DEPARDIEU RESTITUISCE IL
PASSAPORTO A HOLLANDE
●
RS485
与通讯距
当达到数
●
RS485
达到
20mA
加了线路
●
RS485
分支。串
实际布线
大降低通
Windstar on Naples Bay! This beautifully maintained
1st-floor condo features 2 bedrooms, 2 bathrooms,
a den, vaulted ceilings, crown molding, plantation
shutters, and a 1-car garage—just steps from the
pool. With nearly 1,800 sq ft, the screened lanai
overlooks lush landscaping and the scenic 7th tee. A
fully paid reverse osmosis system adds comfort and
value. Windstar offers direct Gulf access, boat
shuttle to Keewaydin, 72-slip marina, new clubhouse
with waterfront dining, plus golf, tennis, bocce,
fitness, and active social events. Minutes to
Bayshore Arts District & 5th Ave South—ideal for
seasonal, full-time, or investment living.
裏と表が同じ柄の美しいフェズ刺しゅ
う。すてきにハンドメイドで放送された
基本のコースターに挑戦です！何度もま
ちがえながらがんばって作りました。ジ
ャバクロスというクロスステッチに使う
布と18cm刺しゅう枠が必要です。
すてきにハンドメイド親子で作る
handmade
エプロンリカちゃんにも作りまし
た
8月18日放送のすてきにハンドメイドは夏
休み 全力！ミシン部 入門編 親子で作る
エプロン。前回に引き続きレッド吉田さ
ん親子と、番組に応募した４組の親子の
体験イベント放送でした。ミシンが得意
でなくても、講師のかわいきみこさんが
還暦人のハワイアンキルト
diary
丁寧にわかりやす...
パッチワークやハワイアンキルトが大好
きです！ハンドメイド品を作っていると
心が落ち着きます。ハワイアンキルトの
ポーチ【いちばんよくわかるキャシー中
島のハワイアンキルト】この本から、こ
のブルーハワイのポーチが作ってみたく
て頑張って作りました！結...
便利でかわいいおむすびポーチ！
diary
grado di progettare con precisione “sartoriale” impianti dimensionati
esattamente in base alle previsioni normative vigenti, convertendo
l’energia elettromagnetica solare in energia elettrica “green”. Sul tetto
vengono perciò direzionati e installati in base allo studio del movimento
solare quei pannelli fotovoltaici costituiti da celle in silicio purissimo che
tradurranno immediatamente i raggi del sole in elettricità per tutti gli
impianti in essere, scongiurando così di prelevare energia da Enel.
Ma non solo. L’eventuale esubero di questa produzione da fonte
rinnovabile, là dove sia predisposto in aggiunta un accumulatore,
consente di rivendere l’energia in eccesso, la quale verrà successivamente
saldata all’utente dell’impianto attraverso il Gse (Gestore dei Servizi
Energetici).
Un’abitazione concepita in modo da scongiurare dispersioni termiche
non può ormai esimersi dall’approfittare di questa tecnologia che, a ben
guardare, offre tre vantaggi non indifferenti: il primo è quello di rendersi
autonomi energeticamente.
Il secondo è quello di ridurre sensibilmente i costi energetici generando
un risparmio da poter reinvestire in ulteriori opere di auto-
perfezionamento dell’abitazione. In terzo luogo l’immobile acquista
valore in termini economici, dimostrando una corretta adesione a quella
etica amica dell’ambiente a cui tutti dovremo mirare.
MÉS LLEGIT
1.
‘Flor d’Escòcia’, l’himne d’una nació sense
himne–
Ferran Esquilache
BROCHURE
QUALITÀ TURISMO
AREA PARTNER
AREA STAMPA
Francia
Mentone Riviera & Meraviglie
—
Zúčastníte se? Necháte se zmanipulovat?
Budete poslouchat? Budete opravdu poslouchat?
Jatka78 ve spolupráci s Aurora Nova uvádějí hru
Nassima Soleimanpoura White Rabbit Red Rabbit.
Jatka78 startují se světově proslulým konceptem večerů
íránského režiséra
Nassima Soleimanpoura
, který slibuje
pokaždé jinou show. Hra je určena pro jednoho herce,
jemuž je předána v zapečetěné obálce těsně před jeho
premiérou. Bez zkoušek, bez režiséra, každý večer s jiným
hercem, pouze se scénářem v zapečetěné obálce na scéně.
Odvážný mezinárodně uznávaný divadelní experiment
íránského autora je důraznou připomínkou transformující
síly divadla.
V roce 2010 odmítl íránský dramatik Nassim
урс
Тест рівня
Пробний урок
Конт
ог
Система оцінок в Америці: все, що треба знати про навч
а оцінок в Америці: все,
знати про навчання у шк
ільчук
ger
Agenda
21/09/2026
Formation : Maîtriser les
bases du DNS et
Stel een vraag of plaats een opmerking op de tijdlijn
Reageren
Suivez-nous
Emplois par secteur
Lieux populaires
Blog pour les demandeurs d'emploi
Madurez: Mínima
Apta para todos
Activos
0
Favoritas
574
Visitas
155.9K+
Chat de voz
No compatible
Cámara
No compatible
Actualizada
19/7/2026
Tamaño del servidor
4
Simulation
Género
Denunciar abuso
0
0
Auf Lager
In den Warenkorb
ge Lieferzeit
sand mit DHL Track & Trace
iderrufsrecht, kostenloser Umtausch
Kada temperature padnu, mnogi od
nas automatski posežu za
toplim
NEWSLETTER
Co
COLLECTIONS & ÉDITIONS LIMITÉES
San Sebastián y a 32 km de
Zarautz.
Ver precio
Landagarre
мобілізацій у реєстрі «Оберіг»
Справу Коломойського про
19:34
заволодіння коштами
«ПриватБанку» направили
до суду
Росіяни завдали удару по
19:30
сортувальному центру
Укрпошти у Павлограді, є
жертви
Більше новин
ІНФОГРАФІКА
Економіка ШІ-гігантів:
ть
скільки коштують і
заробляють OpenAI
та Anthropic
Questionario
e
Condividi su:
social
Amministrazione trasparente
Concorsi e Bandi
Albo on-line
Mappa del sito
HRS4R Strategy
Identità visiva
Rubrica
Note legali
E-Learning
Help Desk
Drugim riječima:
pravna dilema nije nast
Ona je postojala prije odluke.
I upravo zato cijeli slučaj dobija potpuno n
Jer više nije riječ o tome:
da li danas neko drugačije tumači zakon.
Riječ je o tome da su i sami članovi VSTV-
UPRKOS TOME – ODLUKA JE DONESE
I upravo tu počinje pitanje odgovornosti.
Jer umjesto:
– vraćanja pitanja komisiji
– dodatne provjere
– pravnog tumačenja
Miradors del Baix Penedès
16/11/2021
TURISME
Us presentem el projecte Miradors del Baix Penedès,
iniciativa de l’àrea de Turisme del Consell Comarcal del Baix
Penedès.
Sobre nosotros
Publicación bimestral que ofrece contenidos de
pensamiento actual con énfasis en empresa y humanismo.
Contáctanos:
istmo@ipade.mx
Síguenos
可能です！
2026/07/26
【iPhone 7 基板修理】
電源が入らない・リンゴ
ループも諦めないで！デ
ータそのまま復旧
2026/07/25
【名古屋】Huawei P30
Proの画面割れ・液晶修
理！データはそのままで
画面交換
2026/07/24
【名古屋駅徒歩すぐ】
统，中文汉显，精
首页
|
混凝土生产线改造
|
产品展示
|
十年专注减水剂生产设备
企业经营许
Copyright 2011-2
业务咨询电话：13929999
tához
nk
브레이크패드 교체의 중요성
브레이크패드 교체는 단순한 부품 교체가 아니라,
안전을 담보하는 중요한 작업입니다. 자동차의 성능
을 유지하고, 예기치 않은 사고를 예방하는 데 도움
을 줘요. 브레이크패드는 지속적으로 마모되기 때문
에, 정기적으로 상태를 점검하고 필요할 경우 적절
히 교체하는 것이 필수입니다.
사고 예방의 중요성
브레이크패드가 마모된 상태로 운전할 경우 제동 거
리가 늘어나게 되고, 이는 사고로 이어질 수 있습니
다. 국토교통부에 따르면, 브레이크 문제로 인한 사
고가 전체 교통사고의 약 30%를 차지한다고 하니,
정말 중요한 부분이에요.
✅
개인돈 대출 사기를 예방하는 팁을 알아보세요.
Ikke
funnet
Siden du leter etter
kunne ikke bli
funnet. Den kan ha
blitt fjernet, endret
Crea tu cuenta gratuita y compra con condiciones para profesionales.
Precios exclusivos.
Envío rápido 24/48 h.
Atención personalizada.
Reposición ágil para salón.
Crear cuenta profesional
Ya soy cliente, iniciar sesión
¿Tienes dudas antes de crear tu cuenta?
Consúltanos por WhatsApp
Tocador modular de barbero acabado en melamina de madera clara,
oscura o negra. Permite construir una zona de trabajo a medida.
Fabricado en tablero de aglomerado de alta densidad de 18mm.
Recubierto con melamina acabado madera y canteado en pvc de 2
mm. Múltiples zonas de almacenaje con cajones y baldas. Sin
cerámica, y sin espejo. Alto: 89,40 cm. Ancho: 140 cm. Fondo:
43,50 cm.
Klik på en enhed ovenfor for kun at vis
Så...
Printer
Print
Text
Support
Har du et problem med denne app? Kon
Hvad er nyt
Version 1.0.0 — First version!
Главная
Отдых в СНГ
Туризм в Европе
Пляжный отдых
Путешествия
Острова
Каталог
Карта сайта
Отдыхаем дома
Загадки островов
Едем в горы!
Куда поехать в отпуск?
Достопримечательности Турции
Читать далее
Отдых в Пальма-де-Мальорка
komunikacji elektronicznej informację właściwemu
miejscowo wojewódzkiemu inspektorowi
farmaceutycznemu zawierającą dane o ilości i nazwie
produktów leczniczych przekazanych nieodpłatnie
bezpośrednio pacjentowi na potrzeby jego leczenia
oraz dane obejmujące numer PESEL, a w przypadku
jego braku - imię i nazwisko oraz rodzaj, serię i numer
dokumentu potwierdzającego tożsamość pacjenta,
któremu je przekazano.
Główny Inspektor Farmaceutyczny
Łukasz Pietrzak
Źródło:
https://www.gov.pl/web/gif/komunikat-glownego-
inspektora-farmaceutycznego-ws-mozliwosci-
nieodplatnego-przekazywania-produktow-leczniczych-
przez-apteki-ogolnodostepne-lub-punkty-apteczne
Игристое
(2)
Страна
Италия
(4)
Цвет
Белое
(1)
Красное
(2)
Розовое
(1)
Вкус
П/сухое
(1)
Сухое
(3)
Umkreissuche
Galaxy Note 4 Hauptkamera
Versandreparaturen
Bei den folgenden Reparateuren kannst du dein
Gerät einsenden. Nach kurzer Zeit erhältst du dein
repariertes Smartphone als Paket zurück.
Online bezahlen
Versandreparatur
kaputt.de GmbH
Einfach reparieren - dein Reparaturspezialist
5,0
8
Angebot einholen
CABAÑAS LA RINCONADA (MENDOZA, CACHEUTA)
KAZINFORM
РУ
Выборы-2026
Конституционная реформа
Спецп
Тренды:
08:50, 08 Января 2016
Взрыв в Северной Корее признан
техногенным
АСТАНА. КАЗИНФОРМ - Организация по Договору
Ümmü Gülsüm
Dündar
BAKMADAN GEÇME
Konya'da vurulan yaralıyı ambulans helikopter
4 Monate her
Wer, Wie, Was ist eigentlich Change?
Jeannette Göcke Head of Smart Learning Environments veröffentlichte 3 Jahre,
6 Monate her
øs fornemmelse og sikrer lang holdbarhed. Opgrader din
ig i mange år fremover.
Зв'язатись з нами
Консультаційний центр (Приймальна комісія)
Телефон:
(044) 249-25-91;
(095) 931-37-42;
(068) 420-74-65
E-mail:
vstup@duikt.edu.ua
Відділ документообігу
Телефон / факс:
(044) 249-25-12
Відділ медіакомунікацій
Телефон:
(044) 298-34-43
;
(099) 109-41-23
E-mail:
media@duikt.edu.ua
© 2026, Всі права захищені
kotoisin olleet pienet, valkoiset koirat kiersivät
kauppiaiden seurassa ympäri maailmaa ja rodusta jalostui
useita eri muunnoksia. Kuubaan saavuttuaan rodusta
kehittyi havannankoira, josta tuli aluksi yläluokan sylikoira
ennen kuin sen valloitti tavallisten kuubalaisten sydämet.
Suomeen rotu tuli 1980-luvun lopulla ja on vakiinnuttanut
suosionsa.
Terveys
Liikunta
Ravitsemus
* * * *
> **SOBRE O EXERCÍCIO**:
Reescreva tudo desde o início das linhas até a linha que contém "エプロン。前回に引き続きレッド吉田さ", inclusive, trocando "Windstar" por "Seastar" e deixando todo o resto igual.

> **SUA SOLUÇÃO**:
DEPARDIEU RESTITUISCE IL
PASSAPORTO A HOLLANDE
●
RS485
与通讯距
当达到数
●
RS485
达到
20mA
加了线路
●
RS485
分支。串
实际布线
大降低通
Seastar on Naples Bay! This beautifully maintained
1st-floor condo features 2 bedrooms, 2 bathrooms,
a den, vaulted ceilings, crown molding, plantation
shutters, and a 1-car garage—just steps from the
pool. With nearly 1,800 sq ft, the screened lanai
overlooks lush landscaping and the scenic 7th tee. A
fully paid reverse osmosis system adds comfort and
value. Seastar offers direct Gulf access, boat
shuttle to Keewaydin, 72-slip marina, new clubhouse
with waterfront dining, plus golf, tennis, bocce,
fitness, and active social events. Minutes to
Bayshore Arts District & 5th Ave South—ideal for
seasonal, full-time, or investment living.
裏と表が同じ柄の美しいフェズ刺しゅ
う。すてきにハンドメイドで放送された
基本のコースターに挑戦です！何度もま
ちがえながらがんばって作りました。ジ
ャバクロスというクロスステッチに使う
布と18cm刺しゅう枠が必要です。
すてきにハンドメイド親子で作る
handmade
エプロンリカちゃんにも作りまし
た
8月18日放送のすてきにハンドメイドは夏
休み 全力！ミシン部 入門編 親子で作る
エプロン。前回に引き続きレッド吉田さ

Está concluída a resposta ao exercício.